Known as active surveillance or watchful waiting, the strategy of intensive monitoring instead of treatment is mostly reserved for elderly patients with other health problems who are likely to die of some other cause before their prostate cancer spreads.
The thinking has been that the approach may be too risky for younger men who may live with prostate cancer for decades instead of a few years.
But a new study shows active surveillance to be a viable option for carefully selected prostate cancer patients, regardless of their age, as long as they are closely followed to make sure their disease does not progress.
Of the 262 men in the study who were initially observed but not treated after being diagnosed, 43 ended up needing treatment over an average follow-up of about 30 months and one patient died after his cancer spread to his bones.
“There is definitely a risk to this strategy,” University of Chicago urologist and lead researcher Scott E. Eggener, MD, tells WebMD. “What we were able to do in this study was quantify this risk, and it appears to be very low.”
Prostate Cancer Without Treatment
In the United States, one man in six will receive a diagnosis of prostate cancer during his lifetime, but a much smaller percentage -- one in 35 -- will die from the disease, according to the American Cancer Society.
“Some men may be rushing into treatment that won’t necessarily benefit them, prevent problems, or prolong life,” Eggener says. “Close observation in certain patients may maintain quality of life without increasing the chances of the cancer spreading.”
The newly reported study included 262 prostate cancer patients recruited from four treatment centers in the United States and Canada between 1991 and 2007.
All the men were younger than 75 at recruitment, with the average age being 64. All had early-stage, localized disease and all had the most favorable biological disease markers, including a prostate-specific antigen (PSA) score of below 10 ng/mL and a Gleason score of 6 or below.
Instead of having one biopsy to determine eligibility for active surveillance, the patients had two. The second biopsy was done between 3.7-10.5 months after the first biopsy. As a result of the second biopsy, about 30% of the patients who were initially considered candidates for surveillance were excluded from the study because they ended up undergoing treatment.
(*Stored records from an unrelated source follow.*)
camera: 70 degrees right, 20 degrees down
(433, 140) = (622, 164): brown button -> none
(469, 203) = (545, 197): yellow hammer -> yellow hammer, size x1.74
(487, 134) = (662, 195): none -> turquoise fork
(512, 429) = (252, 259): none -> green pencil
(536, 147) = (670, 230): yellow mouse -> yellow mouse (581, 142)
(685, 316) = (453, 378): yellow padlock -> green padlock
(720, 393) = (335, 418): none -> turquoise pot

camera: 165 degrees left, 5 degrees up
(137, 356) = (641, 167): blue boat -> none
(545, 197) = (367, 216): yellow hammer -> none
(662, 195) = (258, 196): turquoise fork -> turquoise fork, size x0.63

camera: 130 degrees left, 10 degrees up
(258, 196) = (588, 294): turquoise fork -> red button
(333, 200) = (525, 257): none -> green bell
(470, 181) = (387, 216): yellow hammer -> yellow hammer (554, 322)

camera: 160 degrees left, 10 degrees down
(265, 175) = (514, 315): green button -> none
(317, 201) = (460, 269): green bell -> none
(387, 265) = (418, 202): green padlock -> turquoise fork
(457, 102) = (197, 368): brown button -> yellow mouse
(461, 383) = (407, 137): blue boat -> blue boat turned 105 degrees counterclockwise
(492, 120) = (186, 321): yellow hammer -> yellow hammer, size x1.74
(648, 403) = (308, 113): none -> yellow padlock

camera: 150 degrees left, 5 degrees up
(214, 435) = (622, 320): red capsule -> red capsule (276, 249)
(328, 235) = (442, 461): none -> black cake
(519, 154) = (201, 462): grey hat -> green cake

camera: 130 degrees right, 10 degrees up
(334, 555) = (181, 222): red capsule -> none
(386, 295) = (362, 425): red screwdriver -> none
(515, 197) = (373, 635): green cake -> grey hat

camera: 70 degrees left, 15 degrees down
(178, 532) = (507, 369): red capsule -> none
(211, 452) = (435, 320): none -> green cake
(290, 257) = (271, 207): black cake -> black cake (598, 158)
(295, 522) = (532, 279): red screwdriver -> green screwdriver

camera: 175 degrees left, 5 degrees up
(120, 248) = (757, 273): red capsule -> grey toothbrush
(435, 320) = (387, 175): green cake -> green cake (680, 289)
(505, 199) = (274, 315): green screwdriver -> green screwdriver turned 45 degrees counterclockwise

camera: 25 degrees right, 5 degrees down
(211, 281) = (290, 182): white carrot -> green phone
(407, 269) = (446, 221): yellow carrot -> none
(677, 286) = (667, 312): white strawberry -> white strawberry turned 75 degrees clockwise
“We feel that the second biopsy was an important step in identifying patients who are not good candidates for active surveillance,” Eggener says.
Most Patients Did Not Progress
With active surveillance, the patients had physical exams and PSA tests every six months, with biopsies recommended every one to two years.
Over an average of two and a half years of follow-up, 43 of the study participants showed evidence of cancer progression and received treatment.
In two patients, cancer spread beyond their prostate.
The study is published in the April issue of the Journal of Urology.
The findings support the idea that some men with prostate cancer may not need treatment, American Cancer Society Deputy Chief Medical Officer Len Lichtenfeld, MD, tells WebMD.
He says the addition of a second biopsy should help refine the search for men who are appropriate candidates for active surveillance, but he also agrees that the strategy of watchful waiting is not without its risks.
“The real advance will be when we have tests that will tell us with a high degree of accuracy when treatment is needed and when it is not,” he says.
A great deal of research is being done to identify genetic tests or tumor markers that can do this, but Lichtenfeld says it will be years before these tests are validated.